# Design help/Is this Too Weird?



## Aarix (Sep 6, 2016)

Hey guys!
I'm really new here and I have a few questions regarding the design of my first anthro sona. 
Okay so here's what I've come up with so far:





They're some weird amalgamation of horned lizard, bearded vulture and spear nosed bat. 
Is this Too much? Would I be better off picking a single species and going with that? As I said, I'm really new to this, and I haven't really got a feel for the rules yet. I don't wanna end up being too much of a special snowflake 
So yeah any input would be super appreciated!


----------



## ExtinguishedHope (Sep 6, 2016)

I don't think it's too much. Your design looks unique enough to stand out, but it's not obnoxious or too "special."  The color pallet is awesome, and it's a good concept overall.


----------



## Shadowblackwolf (Sep 6, 2016)

The number one rule of creating a fursona.....there are no rules to creating a fursona.
Yours looks fine. the proportions are right, the coloring isn't too bad, the colors blend well, and the amount of detail is nominal.
It stands out, but doesn't scream "hey look at me!"
Subtle uniqueness. that's what I like.


----------



## Nataku (Sep 7, 2016)

Hybrids (when you mix more than one species together to make your character/sona) are a fairly common part of the fandom. Your fellow up there looks perfectly reasonable in a fandom where anything goes. Also, the individual parts which make up the various combined species are able to be picked out and not totally muddled up to a point of being unrecognizable, which is another aspect I personally really like. Maybe some people like 'sparkle fluff monster of indescribable origins' but again, great thing about furry art is anything goes. Its all what you like. You like the design? Good. That's the important part.
I think it's good because the design isn't overly bright, not too busy as to become muddy,  and doesn't clash with itself. Besides, so you don't bird + bat anything often enough, far as I'm concerned. Throw a badass lizard on top of it? Rock on.

### [DATA SHOWN]
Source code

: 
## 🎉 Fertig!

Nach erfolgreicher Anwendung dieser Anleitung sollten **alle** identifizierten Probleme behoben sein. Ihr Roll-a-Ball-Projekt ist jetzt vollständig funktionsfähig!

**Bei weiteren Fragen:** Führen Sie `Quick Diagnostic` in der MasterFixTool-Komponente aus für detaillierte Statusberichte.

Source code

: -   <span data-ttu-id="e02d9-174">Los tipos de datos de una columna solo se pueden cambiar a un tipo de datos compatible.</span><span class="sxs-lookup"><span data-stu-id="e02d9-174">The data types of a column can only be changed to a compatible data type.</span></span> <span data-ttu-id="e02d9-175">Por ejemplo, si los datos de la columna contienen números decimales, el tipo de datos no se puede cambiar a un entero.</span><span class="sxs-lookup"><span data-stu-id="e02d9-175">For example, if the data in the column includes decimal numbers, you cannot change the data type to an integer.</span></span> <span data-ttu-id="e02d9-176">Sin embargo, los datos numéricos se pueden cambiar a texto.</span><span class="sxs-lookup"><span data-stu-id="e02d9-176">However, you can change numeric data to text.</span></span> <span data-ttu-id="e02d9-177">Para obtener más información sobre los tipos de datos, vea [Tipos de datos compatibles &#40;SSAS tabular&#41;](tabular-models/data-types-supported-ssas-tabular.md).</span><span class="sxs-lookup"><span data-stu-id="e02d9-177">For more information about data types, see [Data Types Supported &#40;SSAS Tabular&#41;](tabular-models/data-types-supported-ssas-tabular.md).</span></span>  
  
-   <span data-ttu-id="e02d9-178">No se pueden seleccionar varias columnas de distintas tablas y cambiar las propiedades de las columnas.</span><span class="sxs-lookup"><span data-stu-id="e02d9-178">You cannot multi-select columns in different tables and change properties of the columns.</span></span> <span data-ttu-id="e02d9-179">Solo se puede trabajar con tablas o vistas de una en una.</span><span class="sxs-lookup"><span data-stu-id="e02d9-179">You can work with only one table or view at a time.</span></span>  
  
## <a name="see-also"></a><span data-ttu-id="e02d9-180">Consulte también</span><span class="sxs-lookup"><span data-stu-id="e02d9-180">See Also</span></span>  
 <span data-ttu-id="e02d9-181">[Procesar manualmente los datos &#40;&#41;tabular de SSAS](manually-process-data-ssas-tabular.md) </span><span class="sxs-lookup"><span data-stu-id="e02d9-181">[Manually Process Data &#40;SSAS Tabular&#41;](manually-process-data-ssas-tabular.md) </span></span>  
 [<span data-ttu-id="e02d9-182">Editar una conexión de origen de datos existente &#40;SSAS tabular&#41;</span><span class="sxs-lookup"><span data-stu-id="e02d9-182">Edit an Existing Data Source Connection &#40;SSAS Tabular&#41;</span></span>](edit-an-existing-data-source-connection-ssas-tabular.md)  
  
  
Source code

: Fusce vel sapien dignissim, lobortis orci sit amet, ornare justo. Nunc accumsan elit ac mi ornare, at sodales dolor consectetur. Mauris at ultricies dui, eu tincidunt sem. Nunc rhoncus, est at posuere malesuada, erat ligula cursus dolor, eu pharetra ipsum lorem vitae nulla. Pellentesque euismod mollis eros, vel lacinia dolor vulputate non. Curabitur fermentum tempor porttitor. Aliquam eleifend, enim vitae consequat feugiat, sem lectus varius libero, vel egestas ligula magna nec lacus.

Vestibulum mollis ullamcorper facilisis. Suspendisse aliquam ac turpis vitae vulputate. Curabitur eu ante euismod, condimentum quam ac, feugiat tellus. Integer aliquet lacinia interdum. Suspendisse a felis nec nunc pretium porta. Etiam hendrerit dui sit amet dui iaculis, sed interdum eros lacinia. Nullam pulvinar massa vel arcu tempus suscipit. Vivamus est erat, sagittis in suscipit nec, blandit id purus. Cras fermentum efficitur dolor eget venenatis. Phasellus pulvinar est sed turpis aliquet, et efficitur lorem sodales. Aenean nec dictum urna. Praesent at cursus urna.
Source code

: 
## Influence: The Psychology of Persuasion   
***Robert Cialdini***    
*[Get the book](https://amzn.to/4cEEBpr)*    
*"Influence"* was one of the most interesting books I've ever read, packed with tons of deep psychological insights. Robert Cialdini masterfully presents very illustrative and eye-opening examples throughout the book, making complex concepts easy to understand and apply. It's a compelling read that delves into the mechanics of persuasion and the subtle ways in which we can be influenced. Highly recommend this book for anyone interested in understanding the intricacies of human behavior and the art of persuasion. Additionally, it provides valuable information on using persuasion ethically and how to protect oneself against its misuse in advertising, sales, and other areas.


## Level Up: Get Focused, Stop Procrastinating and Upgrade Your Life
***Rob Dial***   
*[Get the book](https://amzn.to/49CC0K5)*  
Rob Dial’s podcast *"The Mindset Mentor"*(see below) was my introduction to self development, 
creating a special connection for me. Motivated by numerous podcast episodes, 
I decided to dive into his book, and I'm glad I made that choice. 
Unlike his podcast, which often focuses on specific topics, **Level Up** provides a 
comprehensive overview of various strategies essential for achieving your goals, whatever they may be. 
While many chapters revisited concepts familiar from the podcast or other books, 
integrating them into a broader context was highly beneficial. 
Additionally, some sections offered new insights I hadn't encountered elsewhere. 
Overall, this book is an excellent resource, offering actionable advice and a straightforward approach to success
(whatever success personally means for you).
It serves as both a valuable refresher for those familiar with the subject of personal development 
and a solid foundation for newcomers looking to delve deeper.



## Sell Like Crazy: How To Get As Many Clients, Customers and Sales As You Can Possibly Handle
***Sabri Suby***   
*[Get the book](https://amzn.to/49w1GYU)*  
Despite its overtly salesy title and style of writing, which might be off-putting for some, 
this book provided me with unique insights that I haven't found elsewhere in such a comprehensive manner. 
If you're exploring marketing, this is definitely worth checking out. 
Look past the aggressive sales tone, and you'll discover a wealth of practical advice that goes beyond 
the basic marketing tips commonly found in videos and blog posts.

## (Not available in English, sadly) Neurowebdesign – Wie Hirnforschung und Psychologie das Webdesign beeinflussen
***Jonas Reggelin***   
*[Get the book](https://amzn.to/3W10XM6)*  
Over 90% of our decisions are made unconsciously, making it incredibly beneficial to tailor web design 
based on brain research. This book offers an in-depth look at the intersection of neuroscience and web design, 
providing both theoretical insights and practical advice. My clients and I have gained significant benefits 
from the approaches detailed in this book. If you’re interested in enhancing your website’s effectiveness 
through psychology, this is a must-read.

### [PROBLEM DETAILS]
Answer from the thread:
(a) Which three animals is Aarix's design a mix of?
(b) What does Shadowblackwolf call the number one rule of creating a fursona?
(c) How common does Nataku say hybrids are in the fandom?
These entries come from a separate source, not from the thread.

### [RESPONSE]
(a) A horned lizard, a bearded vulture and a spear nosed bat.
(b) That there are no rules to creating a fursona.
(c) A fairly common part of the fandom.